The stretch from the line with "[529,879,749,893] Assertion. The" through the line with "[148,1229,243,1243] eicar string.c" in the records below: write it out exactly, and nothing else.
··· STUDY MATERIAL
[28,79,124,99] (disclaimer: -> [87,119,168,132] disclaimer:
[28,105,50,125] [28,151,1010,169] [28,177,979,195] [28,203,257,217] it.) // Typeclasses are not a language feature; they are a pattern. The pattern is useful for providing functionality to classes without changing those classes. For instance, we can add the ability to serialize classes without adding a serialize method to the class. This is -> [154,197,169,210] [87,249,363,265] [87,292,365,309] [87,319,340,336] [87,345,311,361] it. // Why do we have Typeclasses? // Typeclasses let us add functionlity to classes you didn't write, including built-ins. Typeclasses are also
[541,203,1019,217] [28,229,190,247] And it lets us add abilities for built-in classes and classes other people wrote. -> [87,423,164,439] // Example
······
··· STUDY MATERIAL
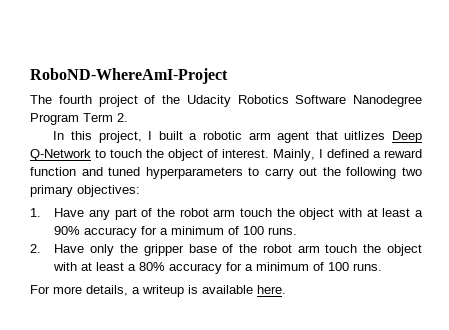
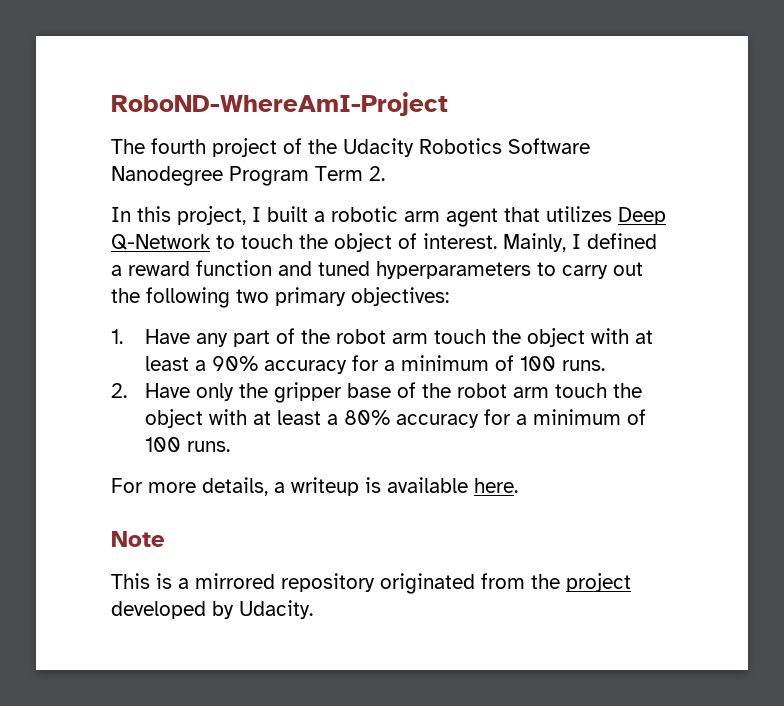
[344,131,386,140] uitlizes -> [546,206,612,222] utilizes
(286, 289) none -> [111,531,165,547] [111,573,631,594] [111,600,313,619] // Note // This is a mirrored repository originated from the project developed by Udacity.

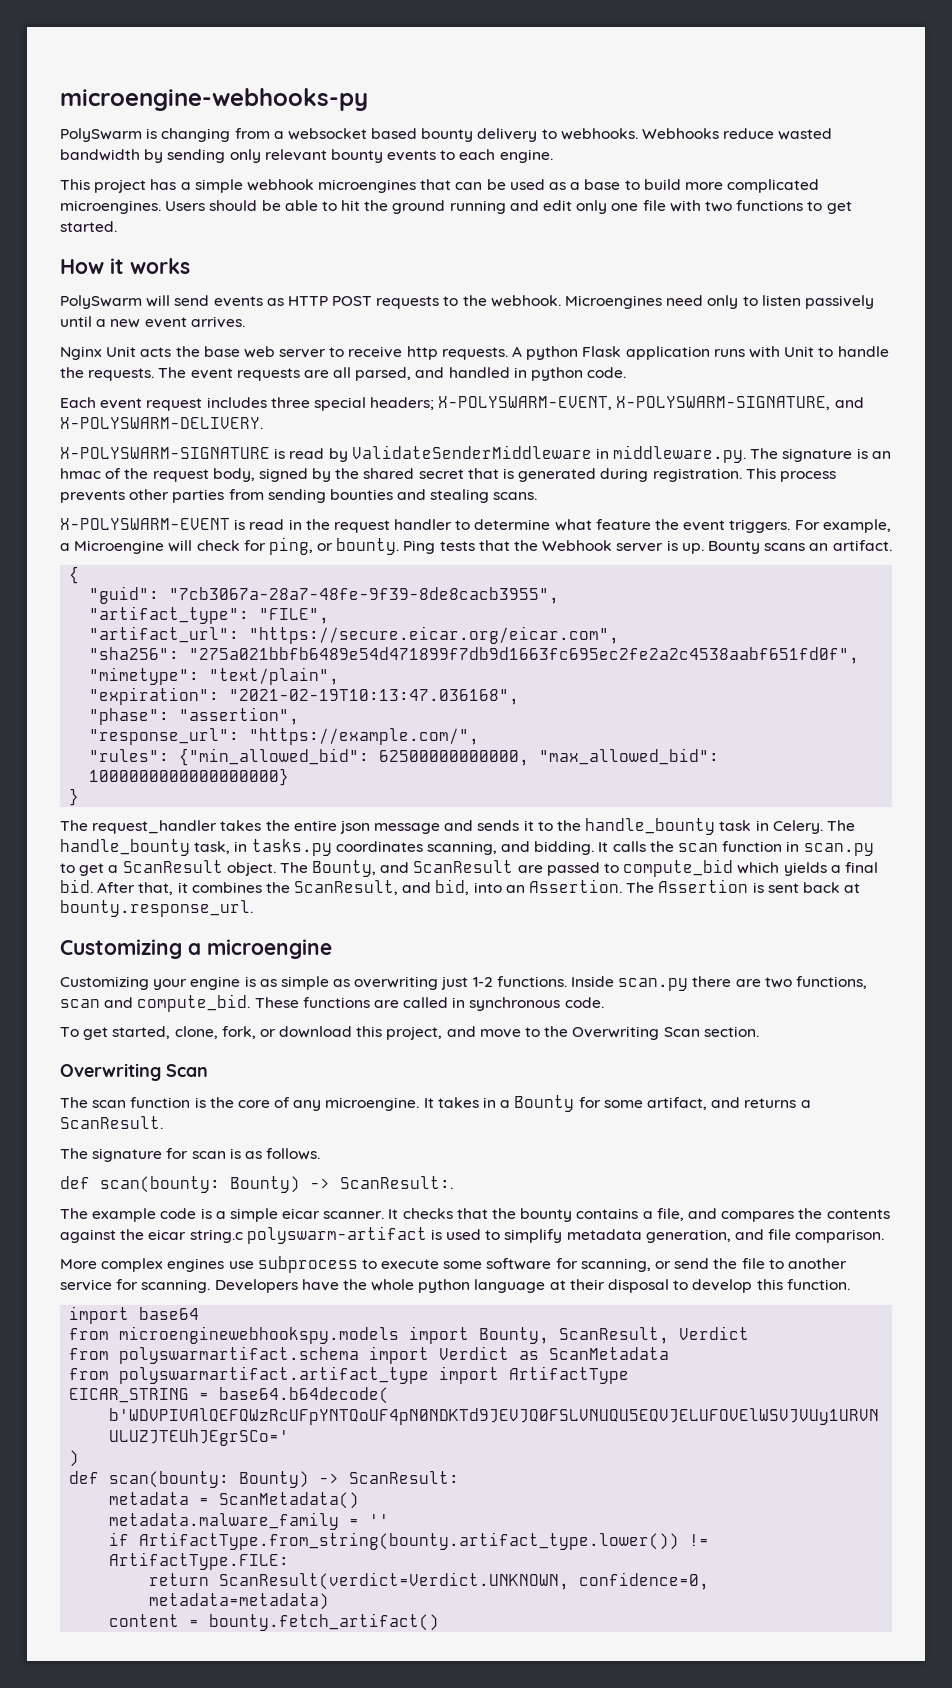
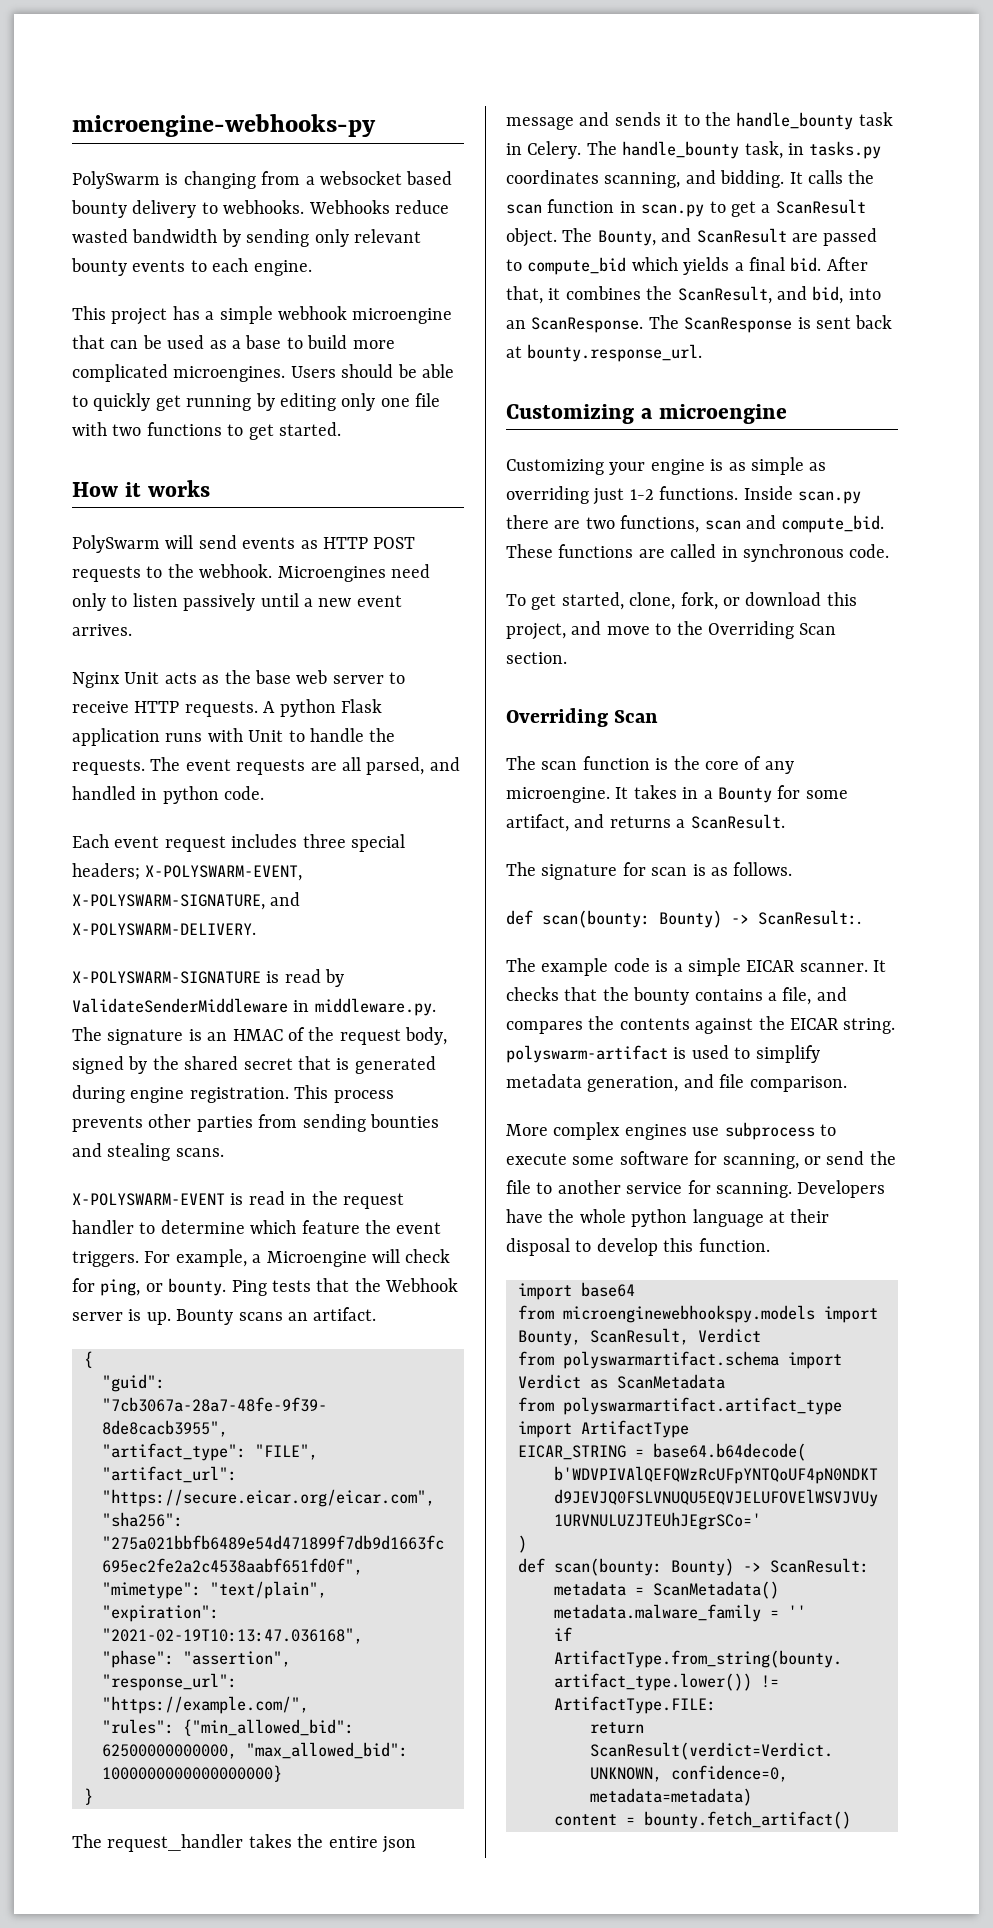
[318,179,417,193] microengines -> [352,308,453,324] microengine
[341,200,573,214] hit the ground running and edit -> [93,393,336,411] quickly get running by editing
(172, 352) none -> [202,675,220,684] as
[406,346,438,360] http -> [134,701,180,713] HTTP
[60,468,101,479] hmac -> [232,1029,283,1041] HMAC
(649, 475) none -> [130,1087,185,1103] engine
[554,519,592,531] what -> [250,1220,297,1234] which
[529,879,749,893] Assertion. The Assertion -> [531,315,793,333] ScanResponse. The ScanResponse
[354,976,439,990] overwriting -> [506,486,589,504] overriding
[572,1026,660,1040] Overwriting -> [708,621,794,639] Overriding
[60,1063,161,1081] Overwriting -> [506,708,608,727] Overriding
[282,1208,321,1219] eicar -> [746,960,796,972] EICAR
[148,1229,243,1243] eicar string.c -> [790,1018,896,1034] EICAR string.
······
··· STUDY MATERIAL
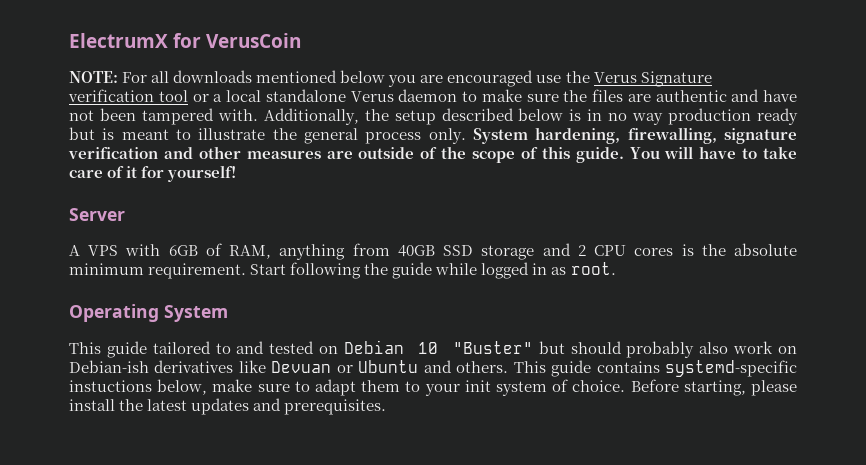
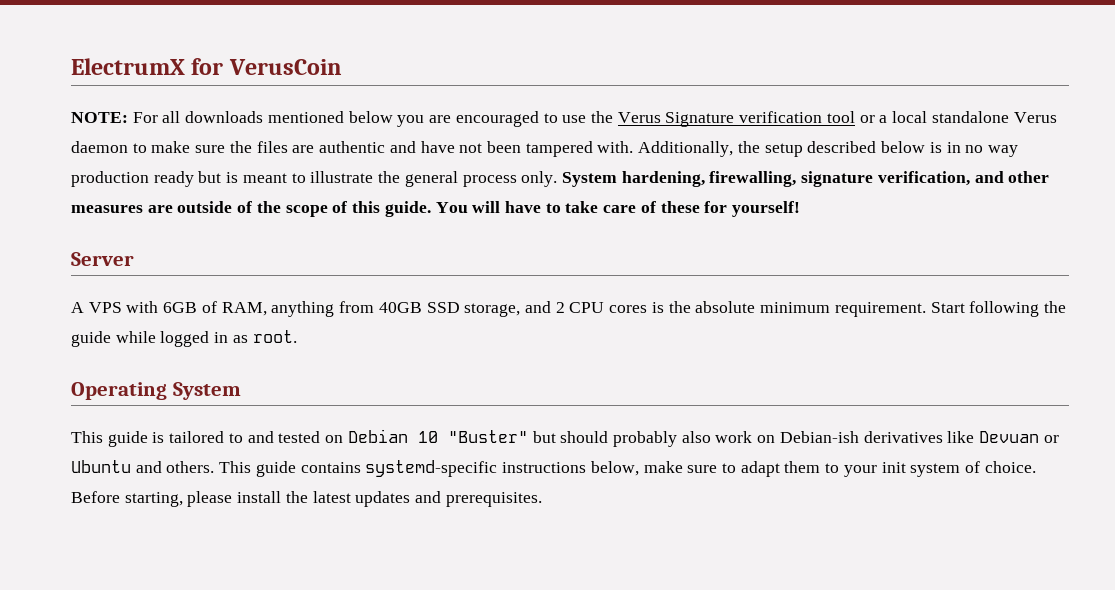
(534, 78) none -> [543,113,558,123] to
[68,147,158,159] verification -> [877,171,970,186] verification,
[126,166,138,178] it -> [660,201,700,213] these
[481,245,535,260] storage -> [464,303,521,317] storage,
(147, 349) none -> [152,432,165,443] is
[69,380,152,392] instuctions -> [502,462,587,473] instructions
······
> **PROBLEM SOLUTION**
[529,879,749,893] Assertion. The Assertion -> [531,315,793,333] ScanResponse. The ScanResponse
[354,976,439,990] overwriting -> [506,486,589,504] overriding
[572,1026,660,1040] Overwriting -> [708,621,794,639] Overriding
[60,1063,161,1081] Overwriting -> [506,708,608,727] Overriding
[282,1208,321,1219] eicar -> [746,960,796,972] EICAR
[148,1229,243,1243] eicar string.c -> [790,1018,896,1034] EICAR string.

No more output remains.